The Presidential proclamation under the Antiquities Act that expanded the Papahanaumokuakea Marine National Monument calls for closing offshore commercial fisheries from 50 to 200 miles around the NWHI, an area twice the size of Texas.
The Hawai’i-based longline fleet is expected to redirect its fishing efforts to the high seas (beyond 200 miles from shore) or into the allowable longline fishing area 50 to 200 miles offshore around the main Hawaiian Islands. The Hawai’i longline fleet, which catches bigeye tuna and swordfish, is banned from 0 to 50 miles throughout Hawai’i.
While the Presidential proclamation bans commercial fishing around the NWHI, it allows regulated non-commercial and Native Hawaiian subsistence fishing.
This week the Council is considering the results of public scoping meetings that were conducted throughout Hawai’i in December as well as the recommendations of its advisory bodies.
The Council’s Scientific and Statistical Committee (SSC), which met March 7 to 9 in Honolulu, recommends that existing data, such as data from the former sport-fishing operation at Midway Atoll in the NWHI and the Hawaii tuna tagging project, be explored.
The SSC also recommends that potential impact on protected species be considered as fishing effort is redistributed.
The Council advisory bodies jointly support the removal of fishing provisions in the NWHI as well as other marine monuments in the region: Rose Atoll (American Samoa), Marianas Trench (CNMI) and Pacific Remote Islands (the US atoll and island possessions of Johnston, Palmyra, Wake, Baker, Howland, Jarvis and Kingman Reef).

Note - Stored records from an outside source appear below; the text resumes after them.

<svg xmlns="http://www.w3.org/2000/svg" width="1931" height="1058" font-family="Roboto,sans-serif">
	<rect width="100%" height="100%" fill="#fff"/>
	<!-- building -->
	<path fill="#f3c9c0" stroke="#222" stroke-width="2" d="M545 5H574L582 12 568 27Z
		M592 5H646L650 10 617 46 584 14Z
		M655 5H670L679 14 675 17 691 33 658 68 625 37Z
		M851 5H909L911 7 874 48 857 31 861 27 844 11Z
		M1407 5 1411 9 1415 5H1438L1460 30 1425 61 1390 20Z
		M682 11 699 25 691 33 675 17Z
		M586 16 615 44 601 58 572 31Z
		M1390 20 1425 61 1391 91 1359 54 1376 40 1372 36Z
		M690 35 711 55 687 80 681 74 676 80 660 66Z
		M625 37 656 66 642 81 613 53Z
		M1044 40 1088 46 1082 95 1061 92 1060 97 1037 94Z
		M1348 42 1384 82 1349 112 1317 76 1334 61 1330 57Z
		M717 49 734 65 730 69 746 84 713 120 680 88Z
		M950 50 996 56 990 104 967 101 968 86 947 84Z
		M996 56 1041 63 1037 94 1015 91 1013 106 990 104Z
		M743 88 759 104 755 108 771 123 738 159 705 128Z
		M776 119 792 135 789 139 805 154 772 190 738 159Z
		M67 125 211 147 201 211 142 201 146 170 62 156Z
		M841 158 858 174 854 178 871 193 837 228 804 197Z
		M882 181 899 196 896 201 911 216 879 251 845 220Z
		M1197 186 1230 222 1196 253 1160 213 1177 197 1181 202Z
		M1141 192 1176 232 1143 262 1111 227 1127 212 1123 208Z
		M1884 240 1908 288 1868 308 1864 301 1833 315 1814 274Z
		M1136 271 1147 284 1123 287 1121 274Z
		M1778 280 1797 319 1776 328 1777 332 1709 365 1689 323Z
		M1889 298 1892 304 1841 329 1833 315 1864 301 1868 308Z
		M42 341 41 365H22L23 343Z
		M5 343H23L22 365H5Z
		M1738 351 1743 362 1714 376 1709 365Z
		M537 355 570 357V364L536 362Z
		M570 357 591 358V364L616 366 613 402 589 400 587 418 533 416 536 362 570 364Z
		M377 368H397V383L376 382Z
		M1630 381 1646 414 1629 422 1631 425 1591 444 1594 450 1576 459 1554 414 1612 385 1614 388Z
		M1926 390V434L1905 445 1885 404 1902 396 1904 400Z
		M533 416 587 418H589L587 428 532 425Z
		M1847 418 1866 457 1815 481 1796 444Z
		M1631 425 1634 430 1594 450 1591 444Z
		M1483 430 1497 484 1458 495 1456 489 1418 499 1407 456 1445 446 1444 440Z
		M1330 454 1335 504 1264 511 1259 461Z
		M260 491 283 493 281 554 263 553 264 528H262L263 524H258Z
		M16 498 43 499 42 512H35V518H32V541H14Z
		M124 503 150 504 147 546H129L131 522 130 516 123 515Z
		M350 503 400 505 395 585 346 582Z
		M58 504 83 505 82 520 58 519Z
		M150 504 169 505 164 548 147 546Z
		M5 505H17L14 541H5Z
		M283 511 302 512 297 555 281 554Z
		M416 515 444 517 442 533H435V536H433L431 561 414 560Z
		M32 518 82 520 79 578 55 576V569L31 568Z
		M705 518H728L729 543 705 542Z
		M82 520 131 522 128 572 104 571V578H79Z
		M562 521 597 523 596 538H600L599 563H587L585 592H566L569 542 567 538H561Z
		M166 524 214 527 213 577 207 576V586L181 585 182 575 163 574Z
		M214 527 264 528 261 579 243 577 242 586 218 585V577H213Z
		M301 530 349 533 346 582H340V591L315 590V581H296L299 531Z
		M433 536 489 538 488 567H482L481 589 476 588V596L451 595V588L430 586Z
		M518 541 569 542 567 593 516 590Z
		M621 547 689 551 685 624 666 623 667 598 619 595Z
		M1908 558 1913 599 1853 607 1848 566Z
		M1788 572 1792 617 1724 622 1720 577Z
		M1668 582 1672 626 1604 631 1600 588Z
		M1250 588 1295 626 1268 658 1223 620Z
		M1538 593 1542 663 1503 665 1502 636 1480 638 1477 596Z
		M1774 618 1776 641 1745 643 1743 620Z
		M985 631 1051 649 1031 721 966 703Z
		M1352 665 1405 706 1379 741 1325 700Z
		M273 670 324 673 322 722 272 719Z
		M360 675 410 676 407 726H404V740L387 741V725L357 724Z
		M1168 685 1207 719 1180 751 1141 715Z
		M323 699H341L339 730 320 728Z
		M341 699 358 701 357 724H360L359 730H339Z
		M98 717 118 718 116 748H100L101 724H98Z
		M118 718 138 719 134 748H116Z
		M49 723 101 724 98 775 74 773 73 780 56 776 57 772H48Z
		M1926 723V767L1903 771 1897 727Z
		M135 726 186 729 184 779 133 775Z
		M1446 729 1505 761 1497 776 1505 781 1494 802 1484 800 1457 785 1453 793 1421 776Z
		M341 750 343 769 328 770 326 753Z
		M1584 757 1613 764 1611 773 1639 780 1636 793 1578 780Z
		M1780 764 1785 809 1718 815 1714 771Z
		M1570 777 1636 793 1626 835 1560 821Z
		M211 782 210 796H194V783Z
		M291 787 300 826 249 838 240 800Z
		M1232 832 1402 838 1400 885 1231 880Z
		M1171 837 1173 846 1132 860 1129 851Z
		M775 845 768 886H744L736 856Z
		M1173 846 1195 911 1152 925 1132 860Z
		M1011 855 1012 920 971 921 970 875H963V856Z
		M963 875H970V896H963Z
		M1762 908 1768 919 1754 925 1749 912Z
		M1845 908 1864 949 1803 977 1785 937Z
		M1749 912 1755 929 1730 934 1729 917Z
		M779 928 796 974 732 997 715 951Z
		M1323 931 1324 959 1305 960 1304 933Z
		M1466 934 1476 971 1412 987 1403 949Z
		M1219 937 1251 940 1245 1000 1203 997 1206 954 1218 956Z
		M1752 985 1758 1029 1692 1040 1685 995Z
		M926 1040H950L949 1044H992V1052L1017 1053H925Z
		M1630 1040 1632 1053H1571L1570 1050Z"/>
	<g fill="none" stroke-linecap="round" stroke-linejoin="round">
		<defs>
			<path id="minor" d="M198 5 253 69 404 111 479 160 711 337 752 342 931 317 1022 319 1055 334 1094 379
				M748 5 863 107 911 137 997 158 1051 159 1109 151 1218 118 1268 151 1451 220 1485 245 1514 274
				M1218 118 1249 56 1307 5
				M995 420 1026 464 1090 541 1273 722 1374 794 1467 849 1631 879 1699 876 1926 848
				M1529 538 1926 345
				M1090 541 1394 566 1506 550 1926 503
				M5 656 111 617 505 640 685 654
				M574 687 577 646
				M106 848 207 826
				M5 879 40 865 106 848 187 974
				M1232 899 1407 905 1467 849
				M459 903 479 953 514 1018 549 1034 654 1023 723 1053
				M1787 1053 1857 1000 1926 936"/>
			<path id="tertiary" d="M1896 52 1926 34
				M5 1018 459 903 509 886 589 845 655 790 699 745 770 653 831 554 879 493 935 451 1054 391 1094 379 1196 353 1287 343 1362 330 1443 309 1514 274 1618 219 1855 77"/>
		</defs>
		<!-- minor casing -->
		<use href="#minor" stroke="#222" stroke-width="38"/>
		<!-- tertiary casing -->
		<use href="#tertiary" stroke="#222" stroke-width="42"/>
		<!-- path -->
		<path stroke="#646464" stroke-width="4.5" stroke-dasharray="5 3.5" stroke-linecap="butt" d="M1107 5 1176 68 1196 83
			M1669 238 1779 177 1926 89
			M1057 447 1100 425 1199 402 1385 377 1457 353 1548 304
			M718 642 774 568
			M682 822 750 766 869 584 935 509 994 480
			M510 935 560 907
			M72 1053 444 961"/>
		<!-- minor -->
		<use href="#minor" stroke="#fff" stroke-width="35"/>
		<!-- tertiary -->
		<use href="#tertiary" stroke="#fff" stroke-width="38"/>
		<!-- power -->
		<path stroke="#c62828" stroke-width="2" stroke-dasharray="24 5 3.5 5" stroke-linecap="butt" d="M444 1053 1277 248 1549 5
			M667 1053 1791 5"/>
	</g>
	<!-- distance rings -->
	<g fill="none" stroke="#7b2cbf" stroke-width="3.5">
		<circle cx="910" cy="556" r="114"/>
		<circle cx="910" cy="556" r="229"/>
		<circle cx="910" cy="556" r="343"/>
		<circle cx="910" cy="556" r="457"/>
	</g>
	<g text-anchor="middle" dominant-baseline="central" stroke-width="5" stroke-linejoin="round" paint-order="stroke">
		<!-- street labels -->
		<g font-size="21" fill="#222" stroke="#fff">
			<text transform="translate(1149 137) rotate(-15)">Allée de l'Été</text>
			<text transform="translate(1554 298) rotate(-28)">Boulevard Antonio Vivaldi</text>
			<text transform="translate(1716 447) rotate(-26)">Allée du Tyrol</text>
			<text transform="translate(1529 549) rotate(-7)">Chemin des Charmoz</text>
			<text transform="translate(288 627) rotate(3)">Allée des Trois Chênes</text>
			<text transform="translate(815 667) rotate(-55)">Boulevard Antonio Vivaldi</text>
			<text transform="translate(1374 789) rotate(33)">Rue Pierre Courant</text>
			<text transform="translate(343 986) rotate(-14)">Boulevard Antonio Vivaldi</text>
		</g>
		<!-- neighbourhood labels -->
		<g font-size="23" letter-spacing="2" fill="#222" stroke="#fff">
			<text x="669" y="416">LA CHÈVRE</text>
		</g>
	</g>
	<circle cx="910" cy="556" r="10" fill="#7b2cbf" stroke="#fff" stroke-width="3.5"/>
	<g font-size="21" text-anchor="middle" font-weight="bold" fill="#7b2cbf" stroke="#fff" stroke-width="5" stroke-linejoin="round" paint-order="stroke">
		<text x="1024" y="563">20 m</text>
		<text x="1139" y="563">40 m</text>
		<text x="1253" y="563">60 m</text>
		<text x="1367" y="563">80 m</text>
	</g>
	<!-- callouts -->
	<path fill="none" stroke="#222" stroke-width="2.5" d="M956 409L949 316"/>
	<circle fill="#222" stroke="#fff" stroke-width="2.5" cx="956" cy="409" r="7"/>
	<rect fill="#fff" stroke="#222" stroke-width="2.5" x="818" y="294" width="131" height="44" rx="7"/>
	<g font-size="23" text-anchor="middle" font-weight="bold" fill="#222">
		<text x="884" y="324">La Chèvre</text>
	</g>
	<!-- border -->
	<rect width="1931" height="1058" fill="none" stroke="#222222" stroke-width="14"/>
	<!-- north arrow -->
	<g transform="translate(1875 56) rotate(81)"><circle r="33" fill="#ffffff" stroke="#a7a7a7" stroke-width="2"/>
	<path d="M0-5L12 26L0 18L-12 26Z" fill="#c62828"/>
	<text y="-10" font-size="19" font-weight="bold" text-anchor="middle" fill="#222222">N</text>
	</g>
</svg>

The group recommends that the Council continue to express its concerns to the new Administration regarding the impacts to fisheries from the monument designations and their expansions as well from military closures and other marine protected areas in the region.
In addition to management of the monument, the Council will determine which of the thousands of marine species in the region will be managed using annual catch limits as targeted fish species, and which will be managed using other tools (for example, minimum sizes and seasonal closures) as ecosystem component species. The Council may endorse the SSC recommendation to form an expert working group to ensure the final listings take into account species of social, cultural, economic, biological and ecological importance.
As part of the Council meeting, a Fishers Forum on Using Fishers Knowledge to Inform Fisheries Management will be held 6 to 9 p.m. on March 22 at the Ala Moana Hotel, Hibiscus Ballroom. The event includes informational booths, panel presentations and public discussion.